» Exercise
In the records below, rename every "Contrattazione collettiva" to "Contrattazione nazionale" and reproduce the lines with nothing else changed.

» Dataset records
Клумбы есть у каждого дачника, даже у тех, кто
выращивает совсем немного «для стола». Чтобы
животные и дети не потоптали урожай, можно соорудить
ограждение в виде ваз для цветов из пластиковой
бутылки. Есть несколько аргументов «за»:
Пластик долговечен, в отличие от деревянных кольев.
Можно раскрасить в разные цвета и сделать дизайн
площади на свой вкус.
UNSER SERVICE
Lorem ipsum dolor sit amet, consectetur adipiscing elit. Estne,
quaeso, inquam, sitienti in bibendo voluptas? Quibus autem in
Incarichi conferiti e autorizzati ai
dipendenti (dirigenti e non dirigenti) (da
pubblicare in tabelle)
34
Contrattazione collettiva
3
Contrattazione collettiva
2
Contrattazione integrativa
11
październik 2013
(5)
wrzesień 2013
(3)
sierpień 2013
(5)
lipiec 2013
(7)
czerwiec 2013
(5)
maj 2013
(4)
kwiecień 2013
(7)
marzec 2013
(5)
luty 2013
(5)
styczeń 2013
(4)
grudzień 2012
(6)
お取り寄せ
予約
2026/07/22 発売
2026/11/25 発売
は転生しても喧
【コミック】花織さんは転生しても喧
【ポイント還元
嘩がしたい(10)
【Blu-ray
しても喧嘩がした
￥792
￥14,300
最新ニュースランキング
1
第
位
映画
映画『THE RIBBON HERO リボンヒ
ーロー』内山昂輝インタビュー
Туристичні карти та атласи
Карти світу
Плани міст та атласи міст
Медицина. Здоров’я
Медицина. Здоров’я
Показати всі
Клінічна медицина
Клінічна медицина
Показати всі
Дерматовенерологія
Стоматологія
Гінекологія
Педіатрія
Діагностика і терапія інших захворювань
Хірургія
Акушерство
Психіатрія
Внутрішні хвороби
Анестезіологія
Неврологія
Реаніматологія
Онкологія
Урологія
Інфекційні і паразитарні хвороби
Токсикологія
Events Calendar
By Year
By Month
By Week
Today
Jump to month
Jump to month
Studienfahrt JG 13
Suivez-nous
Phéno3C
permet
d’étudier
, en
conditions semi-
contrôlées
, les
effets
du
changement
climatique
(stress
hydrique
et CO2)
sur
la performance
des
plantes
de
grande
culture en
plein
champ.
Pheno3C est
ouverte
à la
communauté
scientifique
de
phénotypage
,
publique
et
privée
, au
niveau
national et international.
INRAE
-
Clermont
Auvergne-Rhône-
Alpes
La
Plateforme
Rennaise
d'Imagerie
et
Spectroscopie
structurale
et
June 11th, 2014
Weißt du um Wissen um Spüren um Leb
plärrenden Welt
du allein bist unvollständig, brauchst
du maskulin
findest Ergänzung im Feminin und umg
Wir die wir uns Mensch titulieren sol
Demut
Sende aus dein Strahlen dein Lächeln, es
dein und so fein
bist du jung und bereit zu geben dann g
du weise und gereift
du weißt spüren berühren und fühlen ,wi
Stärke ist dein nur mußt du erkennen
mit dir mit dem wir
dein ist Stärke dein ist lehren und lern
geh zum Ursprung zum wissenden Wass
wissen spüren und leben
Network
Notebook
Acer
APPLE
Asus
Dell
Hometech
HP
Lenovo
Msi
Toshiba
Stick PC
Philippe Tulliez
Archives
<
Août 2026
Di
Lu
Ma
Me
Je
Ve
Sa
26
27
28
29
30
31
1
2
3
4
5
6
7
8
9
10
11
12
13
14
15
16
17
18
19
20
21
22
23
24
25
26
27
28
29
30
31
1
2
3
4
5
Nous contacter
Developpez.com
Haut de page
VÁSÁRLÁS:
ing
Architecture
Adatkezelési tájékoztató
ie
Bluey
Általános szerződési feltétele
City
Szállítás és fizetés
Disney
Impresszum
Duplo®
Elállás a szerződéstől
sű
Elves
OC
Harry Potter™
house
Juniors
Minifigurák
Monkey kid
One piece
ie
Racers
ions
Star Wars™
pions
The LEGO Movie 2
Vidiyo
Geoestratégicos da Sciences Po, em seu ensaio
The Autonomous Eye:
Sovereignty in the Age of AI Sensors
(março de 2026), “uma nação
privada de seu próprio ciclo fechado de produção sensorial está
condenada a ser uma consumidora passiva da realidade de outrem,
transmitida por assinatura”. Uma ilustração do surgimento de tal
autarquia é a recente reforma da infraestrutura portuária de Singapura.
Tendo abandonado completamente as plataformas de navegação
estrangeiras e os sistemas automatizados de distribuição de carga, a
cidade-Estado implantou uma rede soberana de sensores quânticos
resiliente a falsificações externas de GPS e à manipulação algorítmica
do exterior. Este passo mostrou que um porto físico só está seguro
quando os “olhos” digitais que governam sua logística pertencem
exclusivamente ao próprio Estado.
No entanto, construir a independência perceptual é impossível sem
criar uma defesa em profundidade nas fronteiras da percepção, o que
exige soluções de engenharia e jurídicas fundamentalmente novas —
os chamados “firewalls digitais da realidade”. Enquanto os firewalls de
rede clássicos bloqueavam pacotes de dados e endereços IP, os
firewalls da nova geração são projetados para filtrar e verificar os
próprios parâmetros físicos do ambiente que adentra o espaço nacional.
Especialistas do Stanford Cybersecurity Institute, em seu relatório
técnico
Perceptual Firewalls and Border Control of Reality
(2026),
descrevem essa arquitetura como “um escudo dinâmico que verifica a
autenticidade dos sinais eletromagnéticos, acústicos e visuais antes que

» Reply to the exercise
Клумбы есть у каждого дачника, даже у тех, кто
выращивает совсем немного «для стола». Чтобы
животные и дети не потоптали урожай, можно соорудить
ограждение в виде ваз для цветов из пластиковой
бутылки. Есть несколько аргументов «за»:
Пластик долговечен, в отличие от деревянных кольев.
Можно раскрасить в разные цвета и сделать дизайн
площади на свой вкус.
UNSER SERVICE
Lorem ipsum dolor sit amet, consectetur adipiscing elit. Estne,
quaeso, inquam, sitienti in bibendo voluptas? Quibus autem in
Incarichi conferiti e autorizzati ai
dipendenti (dirigenti e non dirigenti) (da
pubblicare in tabelle)
34
Contrattazione nazionale
3
Contrattazione nazionale
2
Contrattazione integrativa
11
październik 2013
(5)
wrzesień 2013
(3)
sierpień 2013
(5)
lipiec 2013
(7)
czerwiec 2013
(5)
maj 2013
(4)
kwiecień 2013
(7)
marzec 2013
(5)
luty 2013
(5)
styczeń 2013
(4)
grudzień 2012
(6)
お取り寄せ
予約
2026/07/22 発売
2026/11/25 発売
は転生しても喧
【コミック】花織さんは転生しても喧
【ポイント還元
嘩がしたい(10)
【Blu-ray
しても喧嘩がした
￥792
￥14,300
最新ニュースランキング
1
第
位
映画
映画『THE RIBBON HERO リボンヒ
ーロー』内山昂輝インタビュー
Туристичні карти та атласи
Карти світу
Плани міст та атласи міст
Медицина. Здоров’я
Медицина. Здоров’я
Показати всі
Клінічна медицина
Клінічна медицина
Показати всі
Дерматовенерологія
Стоматологія
Гінекологія
Педіатрія
Діагностика і терапія інших захворювань
Хірургія
Акушерство
Психіатрія
Внутрішні хвороби
Анестезіологія
Неврологія
Реаніматологія
Онкологія
Урологія
Інфекційні і паразитарні хвороби
Токсикологія
Events Calendar
By Year
By Month
By Week
Today
Jump to month
Jump to month
Studienfahrt JG 13
Suivez-nous
Phéno3C
permet
d’étudier
, en
conditions semi-
contrôlées
, les
effets
du
changement
climatique
(stress
hydrique
et CO2)
sur
la performance
des
plantes
de
grande
culture en
plein
champ.
Pheno3C est
ouverte
à la
communauté
scientifique
de
phénotypage
,
publique
et
privée
, au
niveau
national et international.
INRAE
-
Clermont
Auvergne-Rhône-
Alpes
La
Plateforme
Rennaise
d'Imagerie
et
Spectroscopie
structurale
et
June 11th, 2014
Weißt du um Wissen um Spüren um Leb
plärrenden Welt
du allein bist unvollständig, brauchst
du maskulin
findest Ergänzung im Feminin und umg
Wir die wir uns Mensch titulieren sol
Demut
Sende aus dein Strahlen dein Lächeln, es
dein und so fein
bist du jung und bereit zu geben dann g
du weise und gereift
du weißt spüren berühren und fühlen ,wi
Stärke ist dein nur mußt du erkennen
mit dir mit dem wir
dein ist Stärke dein ist lehren und lern
geh zum Ursprung zum wissenden Wass
wissen spüren und leben
Network
Notebook
Acer
APPLE
Asus
Dell
Hometech
HP
Lenovo
Msi
Toshiba
Stick PC
Philippe Tulliez
Archives
<
Août 2026
Di
Lu
Ma
Me
Je
Ve
Sa
26
27
28
29
30
31
1
2
3
4
5
6
7
8
9
10
11
12
13
14
15
16
17
18
19
20
21
22
23
24
25
26
27
28
29
30
31
1
2
3
4
5
Nous contacter
Developpez.com
Haut de page
VÁSÁRLÁS:
ing
Architecture
Adatkezelési tájékoztató
ie
Bluey
Általános szerződési feltétele
City
Szállítás és fizetés
Disney
Impresszum
Duplo®
Elállás a szerződéstől
sű
Elves
OC
Harry Potter™
house
Juniors
Minifigurák
Monkey kid
One piece
ie
Racers
ions
Star Wars™
pions
The LEGO Movie 2
Vidiyo
Geoestratégicos da Sciences Po, em seu ensaio
The Autonomous Eye:
Sovereignty in the Age of AI Sensors
(março de 2026), “uma nação
privada de seu próprio ciclo fechado de produção sensorial está
condenada a ser uma consumidora passiva da realidade de outrem,
transmitida por assinatura”. Uma ilustração do surgimento de tal
autarquia é a recente reforma da infraestrutura portuária de Singapura.
Tendo abandonado completamente as plataformas de navegação
estrangeiras e os sistemas automatizados de distribuição de carga, a
cidade-Estado implantou uma rede soberana de sensores quânticos
resiliente a falsificações externas de GPS e à manipulação algorítmica
do exterior. Este passo mostrou que um porto físico só está seguro
quando os “olhos” digitais que governam sua logística pertencem
exclusivamente ao próprio Estado.
No entanto, construir a independência perceptual é impossível sem
criar uma defesa em profundidade nas fronteiras da percepção, o que
exige soluções de engenharia e jurídicas fundamentalmente novas —
os chamados “firewalls digitais da realidade”. Enquanto os firewalls de
rede clássicos bloqueavam pacotes de dados e endereços IP, os
firewalls da nova geração são projetados para filtrar e verificar os
próprios parâmetros físicos do ambiente que adentra o espaço nacional.
Especialistas do Stanford Cybersecurity Institute, em seu relatório
técnico
Perceptual Firewalls and Border Control of Reality
(2026),
descrevem essa arquitetura como “um escudo dinâmico que verifica a
autenticidade dos sinais eletromagnéticos, acústicos e visuais antes que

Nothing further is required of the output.